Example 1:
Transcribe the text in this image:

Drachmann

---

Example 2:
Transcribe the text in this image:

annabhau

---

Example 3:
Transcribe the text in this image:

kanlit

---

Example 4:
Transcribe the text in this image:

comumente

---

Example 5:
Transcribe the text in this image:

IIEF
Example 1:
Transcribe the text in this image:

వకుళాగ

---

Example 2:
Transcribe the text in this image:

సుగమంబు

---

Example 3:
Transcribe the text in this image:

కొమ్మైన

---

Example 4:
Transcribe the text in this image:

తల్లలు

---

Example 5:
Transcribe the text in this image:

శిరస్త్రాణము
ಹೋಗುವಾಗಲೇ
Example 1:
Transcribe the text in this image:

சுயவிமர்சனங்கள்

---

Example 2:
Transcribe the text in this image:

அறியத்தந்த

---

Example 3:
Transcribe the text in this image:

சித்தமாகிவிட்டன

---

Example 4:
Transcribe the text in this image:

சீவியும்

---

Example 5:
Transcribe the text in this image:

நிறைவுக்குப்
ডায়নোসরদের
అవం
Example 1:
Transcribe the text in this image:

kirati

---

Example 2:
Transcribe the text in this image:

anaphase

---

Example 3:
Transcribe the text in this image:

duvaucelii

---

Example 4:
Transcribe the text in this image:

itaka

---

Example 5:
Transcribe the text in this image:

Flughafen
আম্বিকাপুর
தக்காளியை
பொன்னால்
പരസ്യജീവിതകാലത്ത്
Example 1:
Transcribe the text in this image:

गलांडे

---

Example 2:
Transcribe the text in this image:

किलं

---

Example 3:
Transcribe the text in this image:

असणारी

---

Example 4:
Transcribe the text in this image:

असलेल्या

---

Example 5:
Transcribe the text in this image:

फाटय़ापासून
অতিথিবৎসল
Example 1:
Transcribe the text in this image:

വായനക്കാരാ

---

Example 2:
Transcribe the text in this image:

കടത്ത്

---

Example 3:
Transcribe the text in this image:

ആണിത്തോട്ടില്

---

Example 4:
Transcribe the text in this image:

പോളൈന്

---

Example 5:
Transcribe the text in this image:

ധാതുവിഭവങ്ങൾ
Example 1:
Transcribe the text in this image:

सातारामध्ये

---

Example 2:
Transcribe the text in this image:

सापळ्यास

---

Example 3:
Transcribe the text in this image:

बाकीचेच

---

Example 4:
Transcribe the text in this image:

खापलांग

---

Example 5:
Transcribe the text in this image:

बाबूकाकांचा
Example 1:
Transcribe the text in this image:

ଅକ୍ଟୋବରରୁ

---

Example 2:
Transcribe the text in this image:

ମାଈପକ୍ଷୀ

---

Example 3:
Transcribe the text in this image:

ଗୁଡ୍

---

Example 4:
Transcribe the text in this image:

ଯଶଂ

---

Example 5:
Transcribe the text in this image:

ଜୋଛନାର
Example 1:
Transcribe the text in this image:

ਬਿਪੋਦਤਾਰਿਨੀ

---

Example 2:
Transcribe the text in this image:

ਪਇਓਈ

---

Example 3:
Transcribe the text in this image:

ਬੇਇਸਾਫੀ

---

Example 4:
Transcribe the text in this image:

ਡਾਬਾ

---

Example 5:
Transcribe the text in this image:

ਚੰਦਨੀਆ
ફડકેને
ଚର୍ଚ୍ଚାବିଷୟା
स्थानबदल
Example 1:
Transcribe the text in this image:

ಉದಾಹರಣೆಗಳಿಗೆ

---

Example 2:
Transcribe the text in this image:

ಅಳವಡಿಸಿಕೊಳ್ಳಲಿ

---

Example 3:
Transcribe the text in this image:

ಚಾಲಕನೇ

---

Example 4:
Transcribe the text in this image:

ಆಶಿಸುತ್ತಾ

• _The problem_
Transcribe each line above exactly; skip none.

• _Answer for this exercise_
Example 1:
Transcribe the text in this image:

Drachmann

---

Example 2:
Transcribe the text in this image:

annabhau

---

Example 3:
Transcribe the text in this image:

kanlit

---

Example 4:
Transcribe the text in this image:

comumente

---

Example 5:
Transcribe the text in this image:

IIEF
Example 1:
Transcribe the text in this image:

వకుళాగ

---

Example 2:
Transcribe the text in this image:

సుగమంబు

---

Example 3:
Transcribe the text in this image:

కొమ్మైన

---

Example 4:
Transcribe the text in this image:

తల్లలు

---

Example 5:
Transcribe the text in this image:

శిరస్త్రాణము
ಹೋಗುವಾಗಲೇ
Example 1:
Transcribe the text in this image:

சுயவிமர்சனங்கள்

---

Example 2:
Transcribe the text in this image:

அறியத்தந்த

---

Example 3:
Transcribe the text in this image:

சித்தமாகிவிட்டன

---

Example 4:
Transcribe the text in this image:

சீவியும்

---

Example 5:
Transcribe the text in this image:

நிறைவுக்குப்
ডায়নোসরদের
అవం
Example 1:
Transcribe the text in this image:

kirati

---

Example 2:
Transcribe the text in this image:

anaphase

---

Example 3:
Transcribe the text in this image:

duvaucelii

---

Example 4:
Transcribe the text in this image:

itaka

---

Example 5:
Transcribe the text in this image:

Flughafen
আম্বিকাপুর
தக்காளியை
பொன்னால்
പരസ്യജീവിതകാലത്ത്
Example 1:
Transcribe the text in this image:

गलांडे

---

Example 2:
Transcribe the text in this image:

किलं

---

Example 3:
Transcribe the text in this image:

असणारी

---

Example 4:
Transcribe the text in this image:

असलेल्या

---

Example 5:
Transcribe the text in this image:

फाटय़ापासून
অতিথিবৎসল
Example 1:
Transcribe the text in this image:

വായനക്കാരാ

---

Example 2:
Transcribe the text in this image:

കടത്ത്

---

Example 3:
Transcribe the text in this image:

ആണിത്തോട്ടില്

---

Example 4:
Transcribe the text in this image:

പോളൈന്

---

Example 5:
Transcribe the text in this image:

ധാതുവിഭവങ്ങൾ
Example 1:
Transcribe the text in this image:

सातारामध्ये

---

Example 2:
Transcribe the text in this image:

सापळ्यास

---

Example 3:
Transcribe the text in this image:

बाकीचेच

---

Example 4:
Transcribe the text in this image:

खापलांग

---

Example 5:
Transcribe the text in this image:

बाबूकाकांचा
Example 1:
Transcribe the text in this image:

ଅକ୍ଟୋବରରୁ

---

Example 2:
Transcribe the text in this image:

ମାଈପକ୍ଷୀ

---

Example 3:
Transcribe the text in this image:

ଗୁଡ୍

---

Example 4:
Transcribe the text in this image:

ଯଶଂ

---

Example 5:
Transcribe the text in this image:

ଜୋଛନାର
Example 1:
Transcribe the text in this image:

ਬਿਪੋਦਤਾਰਿਨੀ

---

Example 2:
Transcribe the text in this image:

ਪਇਓਈ

---

Example 3:
Transcribe the text in this image:

ਬੇਇਸਾਫੀ

---

Example 4:
Transcribe the text in this image:

ਡਾਬਾ

---

Example 5:
Transcribe the text in this image:

ਚੰਦਨੀਆ
ફડકેને
ଚର୍ଚ୍ଚାବିଷୟା
स्थानबदल
Example 1:
Transcribe the text in this image:

ಉದಾಹರಣೆಗಳಿಗೆ

---

Example 2:
Transcribe the text in this image:

ಅಳವಡಿಸಿಕೊಳ್ಳಲಿ

---

Example 3:
Transcribe the text in this image:

ಚಾಲಕನೇ

---

Example 4:
Transcribe the text in this image:

ಆಶಿಸುತ್ತಾ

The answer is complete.